■ WHAT TO DO: Copy every item below with "Peak position" changed to "Highest position" wherever it occurs, and leave everything else as it is.

(Stored data)
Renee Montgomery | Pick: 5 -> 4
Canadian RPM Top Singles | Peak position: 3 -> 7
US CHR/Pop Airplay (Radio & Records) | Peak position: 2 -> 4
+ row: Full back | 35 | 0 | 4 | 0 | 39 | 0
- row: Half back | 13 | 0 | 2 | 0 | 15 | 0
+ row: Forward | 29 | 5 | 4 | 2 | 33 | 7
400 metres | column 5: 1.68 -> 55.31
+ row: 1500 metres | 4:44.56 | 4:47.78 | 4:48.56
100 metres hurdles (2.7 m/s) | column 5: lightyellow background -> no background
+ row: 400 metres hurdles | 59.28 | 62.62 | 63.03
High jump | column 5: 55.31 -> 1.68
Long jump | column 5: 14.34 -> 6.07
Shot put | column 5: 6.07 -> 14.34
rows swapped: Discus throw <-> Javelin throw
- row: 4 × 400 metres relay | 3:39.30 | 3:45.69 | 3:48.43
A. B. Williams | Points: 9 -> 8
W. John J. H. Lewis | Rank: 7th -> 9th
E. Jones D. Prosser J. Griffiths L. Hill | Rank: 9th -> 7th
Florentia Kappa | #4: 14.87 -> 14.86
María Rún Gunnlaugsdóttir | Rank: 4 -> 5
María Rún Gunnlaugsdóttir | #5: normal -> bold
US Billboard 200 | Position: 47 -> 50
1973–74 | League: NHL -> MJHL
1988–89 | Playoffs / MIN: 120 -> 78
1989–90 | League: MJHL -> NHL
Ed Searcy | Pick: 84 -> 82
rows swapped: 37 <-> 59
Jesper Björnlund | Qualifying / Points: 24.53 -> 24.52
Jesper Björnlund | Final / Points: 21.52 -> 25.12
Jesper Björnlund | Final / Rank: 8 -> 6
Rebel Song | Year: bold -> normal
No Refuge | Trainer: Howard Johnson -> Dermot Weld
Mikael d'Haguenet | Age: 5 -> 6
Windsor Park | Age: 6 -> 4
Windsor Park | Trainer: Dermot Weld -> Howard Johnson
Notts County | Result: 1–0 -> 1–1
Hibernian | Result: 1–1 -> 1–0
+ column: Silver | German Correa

■ CORRECT ANSWER:
Renee Montgomery | Pick: 5 -> 4
Canadian RPM Top Singles | Highest position: 3 -> 7
US CHR/Pop Airplay (Radio & Records) | Highest position: 2 -> 4
+ row: Full back | 35 | 0 | 4 | 0 | 39 | 0
- row: Half back | 13 | 0 | 2 | 0 | 15 | 0
+ row: Forward | 29 | 5 | 4 | 2 | 33 | 7
400 metres | column 5: 1.68 -> 55.31
+ row: 1500 metres | 4:44.56 | 4:47.78 | 4:48.56
100 metres hurdles (2.7 m/s) | column 5: lightyellow background -> no background
+ row: 400 metres hurdles | 59.28 | 62.62 | 63.03
High jump | column 5: 55.31 -> 1.68
Long jump | column 5: 14.34 -> 6.07
Shot put | column 5: 6.07 -> 14.34
rows swapped: Discus throw <-> Javelin throw
- row: 4 × 400 metres relay | 3:39.30 | 3:45.69 | 3:48.43
A. B. Williams | Points: 9 -> 8
W. John J. H. Lewis | Rank: 7th -> 9th
E. Jones D. Prosser J. Griffiths L. Hill | Rank: 9th -> 7th
Florentia Kappa | #4: 14.87 -> 14.86
María Rún Gunnlaugsdóttir | Rank: 4 -> 5
María Rún Gunnlaugsdóttir | #5: normal -> bold
US Billboard 200 | Position: 47 -> 50
1973–74 | League: NHL -> MJHL
1988–89 | Playoffs / MIN: 120 -> 78
1989–90 | League: MJHL -> NHL
Ed Searcy | Pick: 84 -> 82
rows swapped: 37 <-> 59
Jesper Björnlund | Qualifying / Points: 24.53 -> 24.52
Jesper Björnlund | Final / Points: 21.52 -> 25.12
Jesper Björnlund | Final / Rank: 8 -> 6
Rebel Song | Year: bold -> normal
No Refuge | Trainer: Howard Johnson -> Dermot Weld
Mikael d'Haguenet | Age: 5 -> 6
Windsor Park | Age: 6 -> 4
Windsor Park | Trainer: Dermot Weld -> Howard Johnson
Notts County | Result: 1–0 -> 1–1
Hibernian | Result: 1–1 -> 1–0
+ column: Silver | German Correa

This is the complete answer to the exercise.